This morning, Politico Arena asks:

Will the House pass healthcare this weekend — or not

My response:

In his post below, my colleague Michael Cannon links to his devastating analysis of the way House Democrats have buried the true cost of their healthcare scheme. This is legerdemain of the first order, but it is business as usual here in Washington. Here we have a Congress that cannot fix Medicare, which will go broke even before Social Security does, a Congress that still hasn’t met the October 1 budget deadline for the ninth year in a row, and it wants to fundamentally reorder healthcare in America with a scheme that no one understands and no one knows how to fund. Any private business that ran its affairs that way would long have been out of business.


Given this record of insanity, therefore, it is impossible to say whether the House this weekend will pass this 1,990-page monstrosity of a bill — whether enough sanity will come to enough members to kill the bill. One datum does loom large, however: Speaker Pelosi can afford to lose no more than 40 members of her caucus. Combine that, after Tuesday’s election results, with another datum — there are 49 House Democrats who sit in districts that John McCain carried — and one has to ask whether the insanity we see before us reaches to political suicide.

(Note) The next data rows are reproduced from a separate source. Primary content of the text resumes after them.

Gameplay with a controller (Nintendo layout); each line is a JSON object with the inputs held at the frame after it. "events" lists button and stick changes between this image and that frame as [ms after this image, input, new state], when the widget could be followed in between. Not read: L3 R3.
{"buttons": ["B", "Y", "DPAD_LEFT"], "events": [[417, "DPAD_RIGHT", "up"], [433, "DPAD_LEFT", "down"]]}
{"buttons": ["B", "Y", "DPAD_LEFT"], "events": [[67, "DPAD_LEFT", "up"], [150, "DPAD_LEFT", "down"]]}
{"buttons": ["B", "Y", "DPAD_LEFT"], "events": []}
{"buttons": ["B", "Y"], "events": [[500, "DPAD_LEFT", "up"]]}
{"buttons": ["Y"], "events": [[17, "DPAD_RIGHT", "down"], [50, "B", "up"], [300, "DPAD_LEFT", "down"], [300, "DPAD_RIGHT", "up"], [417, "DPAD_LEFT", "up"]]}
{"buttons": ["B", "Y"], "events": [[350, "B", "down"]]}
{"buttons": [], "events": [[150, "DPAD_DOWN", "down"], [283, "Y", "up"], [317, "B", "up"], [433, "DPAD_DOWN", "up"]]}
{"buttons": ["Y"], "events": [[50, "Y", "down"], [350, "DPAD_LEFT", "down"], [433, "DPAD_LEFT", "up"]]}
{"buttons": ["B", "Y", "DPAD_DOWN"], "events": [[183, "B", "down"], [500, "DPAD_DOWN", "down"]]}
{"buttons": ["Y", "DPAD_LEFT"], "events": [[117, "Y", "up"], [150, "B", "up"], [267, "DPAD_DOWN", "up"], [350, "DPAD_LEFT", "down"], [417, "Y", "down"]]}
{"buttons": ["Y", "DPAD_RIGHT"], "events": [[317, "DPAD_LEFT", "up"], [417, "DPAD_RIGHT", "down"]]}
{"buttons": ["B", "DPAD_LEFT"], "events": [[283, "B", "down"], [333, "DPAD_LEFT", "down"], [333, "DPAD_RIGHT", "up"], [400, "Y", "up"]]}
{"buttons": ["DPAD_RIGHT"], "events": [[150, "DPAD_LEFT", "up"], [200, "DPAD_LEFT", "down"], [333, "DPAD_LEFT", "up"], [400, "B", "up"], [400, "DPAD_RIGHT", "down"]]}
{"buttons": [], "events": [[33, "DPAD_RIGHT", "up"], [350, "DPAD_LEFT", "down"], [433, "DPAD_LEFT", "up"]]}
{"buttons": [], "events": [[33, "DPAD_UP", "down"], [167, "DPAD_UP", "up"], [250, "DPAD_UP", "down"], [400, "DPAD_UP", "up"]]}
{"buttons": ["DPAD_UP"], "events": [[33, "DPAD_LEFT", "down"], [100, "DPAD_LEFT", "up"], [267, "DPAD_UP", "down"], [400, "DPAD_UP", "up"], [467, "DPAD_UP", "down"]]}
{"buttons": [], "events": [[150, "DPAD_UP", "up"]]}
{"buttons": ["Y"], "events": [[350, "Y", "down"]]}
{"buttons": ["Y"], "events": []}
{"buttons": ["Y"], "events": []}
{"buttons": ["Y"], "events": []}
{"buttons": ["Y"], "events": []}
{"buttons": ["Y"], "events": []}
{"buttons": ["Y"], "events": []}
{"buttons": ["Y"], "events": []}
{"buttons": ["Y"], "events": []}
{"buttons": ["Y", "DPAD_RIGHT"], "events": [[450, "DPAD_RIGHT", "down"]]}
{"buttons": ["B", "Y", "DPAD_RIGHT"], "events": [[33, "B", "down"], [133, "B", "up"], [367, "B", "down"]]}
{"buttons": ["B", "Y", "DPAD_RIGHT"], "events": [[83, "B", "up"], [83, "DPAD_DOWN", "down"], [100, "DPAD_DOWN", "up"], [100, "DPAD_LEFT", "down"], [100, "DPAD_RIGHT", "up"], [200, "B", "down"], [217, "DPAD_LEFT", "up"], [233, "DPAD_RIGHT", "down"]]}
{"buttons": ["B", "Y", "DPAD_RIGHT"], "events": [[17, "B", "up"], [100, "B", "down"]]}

Yet whatever happens tomorrow, or in the Senate down the road, this cannot go on, simply because the money isn’t there to allow it to go on. On Tuesday at the polls and yesterday with the huge demonstration in front of the Capitol we are seeing what Charles Krauthammer this morning rightly calls the demolition of “the great realignment myth of 2008.” America is not a suicidal nation. The Founders and Framers gave us institutions that have endured for over two centuries and are the envy of the world. Whatever happens tomorrow, the seeds of sanity are in the American soil and soon will be springing forth.